Bamlanivimab or LY-CoV555, a neutralizing IgG1 monoclonal antibody (mAb) directed against the spike protein of SARS-CoV-2, is designed to block viral attachment and entry into human cells, thus neutralizing the virus, potentially preventing and treating COVID-19.
The single antibody treatment, the first monoclonal antibody to be authorized for use in treating COVID-19, must be infused in a hospital or other health care setting.
The US government will allocate 300,000 doses of bamlanivimab to high-risk patients, with no out-of-pocket costs for the medication.
"While the safety and effectiveness of this investigational therapy continues to be evaluated, bamlanivimab was shown in clinical trials to reduce COVID-19-related hospitalization or emergency room visits in patients at high risk for disease progression within 28 days after treatment when compared to placebo," said the FDA.
The antibody is one of the first products of Lilly’s ongoing collaboration with Abcellera Biologics Inc.
Lilly advises that the treatment be given as soon as possible after a positive COVID-19 test and within 10 days of symptom onset.
"This emergency authorization allows us to make bamlanivimab available as a COVID-19 treatment for recently diagnosed, high-risk patients – adding a valuable tool for doctors fighting the now-increasing burden of this global pandemic," said David A Ricks, Lilly's chairman and CEO.
Emergency use authorization
The FDA grants emergency use authorization to provide availability of a medicine that may help diagnose, treat or prevent a life-threatening disease when no adequate and approved alternatives are available.
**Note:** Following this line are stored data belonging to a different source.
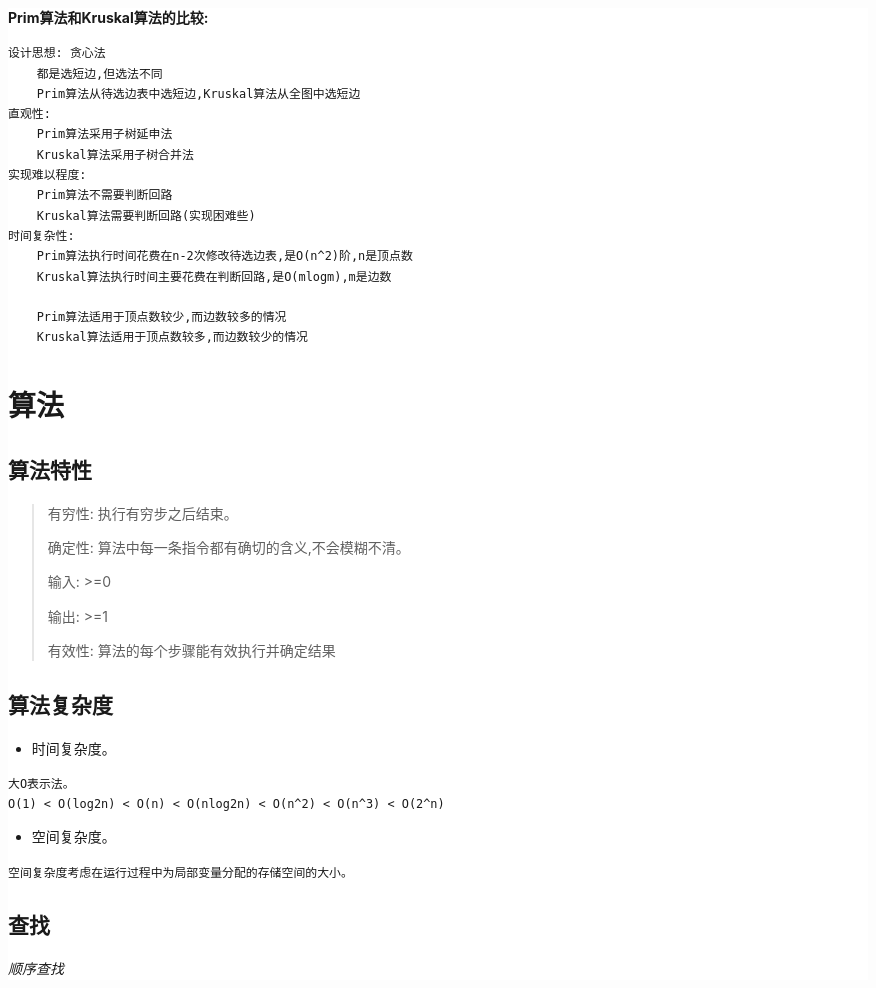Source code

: **Prim算法和Kruskal算法的比较:**

```
设计思想: 贪心法
	都是选短边,但选法不同
	Prim算法从待选边表中选短边,Kruskal算法从全图中选短边
直观性:
	Prim算法采用子树延申法
	Kruskal算法采用子树合并法
实现难以程度:
	Prim算法不需要判断回路
	Kruskal算法需要判断回路(实现困难些)
时间复杂性:
	Prim算法执行时间花费在n-2次修改待选边表,是O(n^2)阶,n是顶点数
	Kruskal算法执行时间主要花费在判断回路,是O(mlogm),m是边数
	
	Prim算法适用于顶点数较少,而边数较多的情况
	Kruskal算法适用于顶点数较多,而边数较少的情况
```

# 算法

## 算法特性

> 有穷性: 执行有穷步之后结束。
>
> 确定性: 算法中每一条指令都有确切的含义,不会模糊不清。
>
> 输入: >=0
>
> 输出: >=1
>
> 有效性: 算法的每个步骤能有效执行并确定结果

## 算法复杂度

- 时间复杂度。

```
大O表示法。
O(1) < O(log2n) < O(n) < O(nlog2n) < O(n^2) < O(n^3) < O(2^n)
```

- 空间复杂度。

```
空间复杂度考虑在运行过程中为局部变量分配的存储空间的大小。
```

## 查找

*顺序查找*
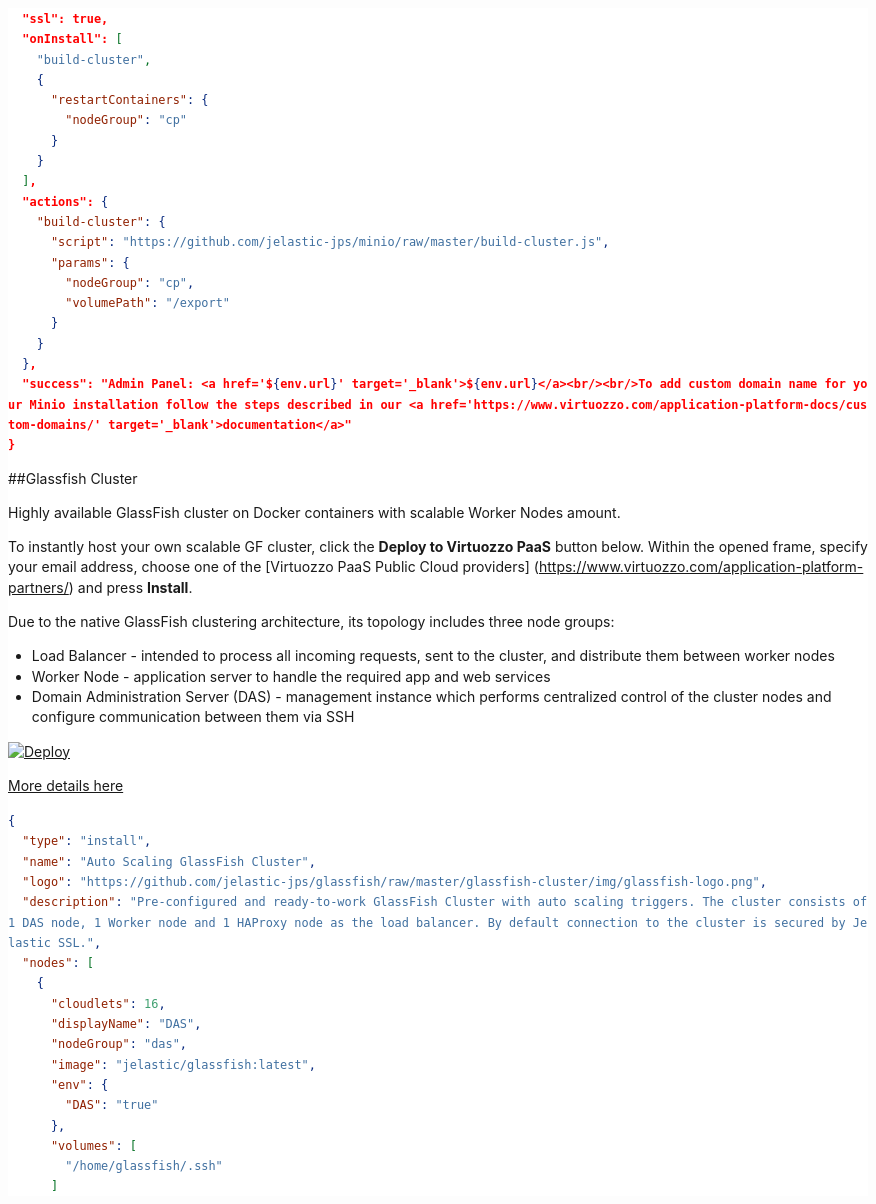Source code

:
 ``` json
  "ssl": true,
  "onInstall": [
    "build-cluster",
    {
      "restartContainers": {
        "nodeGroup": "cp"
      }
    }
  ],
  "actions": {
    "build-cluster": {
      "script": "https://github.com/jelastic-jps/minio/raw/master/build-cluster.js",
      "params": {
        "nodeGroup": "cp",
        "volumePath": "/export"
      }
    }
  },
  "success": "Admin Panel: <a href='${env.url}' target='_blank'>${env.url}</a><br/><br/>To add custom domain name for your Minio installation follow the steps described in our <a href='https://www.virtuozzo.com/application-platform-docs/custom-domains/' target='_blank'>documentation</a>"
}
```

##Glassfish Cluster

Highly available GlassFish cluster on Docker containers with scalable Worker Nodes amount.  

To instantly host your own scalable GF cluster, click the **Deploy to Virtuozzo PaaS** button below. Within the opened frame, specify your email address, choose one of the [Virtuozzo PaaS Public Cloud providers] (https://www.virtuozzo.com/application-platform-partners/) and press **Install**.

Due to the native GlassFish clustering architecture, its topology includes three node groups:

- Load Balancer - intended to process all incoming requests, sent to the cluster, and distribute them between worker nodes
- Worker Node - application server to handle the required app and web services
- Domain Administration Server (DAS) - management instance which performs centralized control of the cluster nodes and configure communication between them via SSH

[![Deploy](https://github.com/jelastic-jps/git-push-deploy/raw/master/images/deploy-to-jelastic.png)](https://jelastic.com/install-application/?manifest=https://raw.githubusercontent.com/jelastic-jps/glassfish/master/manifest.jps)

[More details here](https://github.com/jelastic-jps/glassfish)

``` json
{
  "type": "install",
  "name": "Auto Scaling GlassFish Cluster",
  "logo": "https://github.com/jelastic-jps/glassfish/raw/master/glassfish-cluster/img/glassfish-logo.png",
  "description": "Pre-configured and ready-to-work GlassFish Cluster with auto scaling triggers. The cluster consists of 1 DAS node, 1 Worker node and 1 HAProxy node as the load balancer. By default connection to the cluster is secured by Jelastic SSL.",
  "nodes": [
    {
      "cloudlets": 16,
      "displayName": "DAS",
      "nodeGroup": "das",
      "image": "jelastic/glassfish:latest",
      "env": {
        "DAS": "true"
      },
      "volumes": [
        "/home/glassfish/.ssh"
      ]
```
The authorization is temporary and does not replace the formal review and approval process.
Bamlanivimab remains an investigational drug and has not been approved under a Biologics License Application (BLA), says Lilly.
Evaluation of its safety and efficacy is ongoing across a range of patient populations impacted by COVID-19. Data from these studies will be used to support a future BLA submission involving bamlanivimab, said the company.
Lilly anticipates manufacturing up to one million doses of bamlanivimab 700 mg by the end of 2020, for use around the world through early next year. Beginning in Q1 2021, it said the supply of its antibody therapy will increase substantially, as additional manufacturing resources come online throughout the year.
Insufficient evidence on using antibody in hospitalized patients
Recent data showed that the drug does not appear to help those with severe cases of COVID-19, but trials continue for milder cases.
Mid-way through October, the US company announced that enrollment in one of the trials on the neutralizing antibody – the ACTIV-3 clinical trial, which was evaluating the treatment in hospitalized COVID-19 patients – was on hold. That ACTIV-3 clinical trial was being run by the National Institute of Allergy and Infectious Diseases (NIAID), part of the US National Institutes of Health (NIH).
Then late last month, Lilly revealed that, based on an updated dataset from the trial reviewed on October 26, no additional COVID-19 patients in this hospitalized setting would receive bamlanivimab.
“This recommendation was based on trial data suggesting that bamlanivimab is unlikely to help hospitalized COVID-19 patients recover from this advanced stage of their disease. In this updated dataset, differences in safety outcomes between the groups were not significant.”
The company said all other studies of bamlanivimab remain ongoing.
“While there was insufficient evidence that bamlanivimab improved clinical outcomes when added to other treatments in hospitalized patients with COVID-19, we remain confident based on data from Lilly’s BLAZE-1 study that bamlanivimab monotherapy may prevent progression of disease for those earlier in the course of COVID-19.”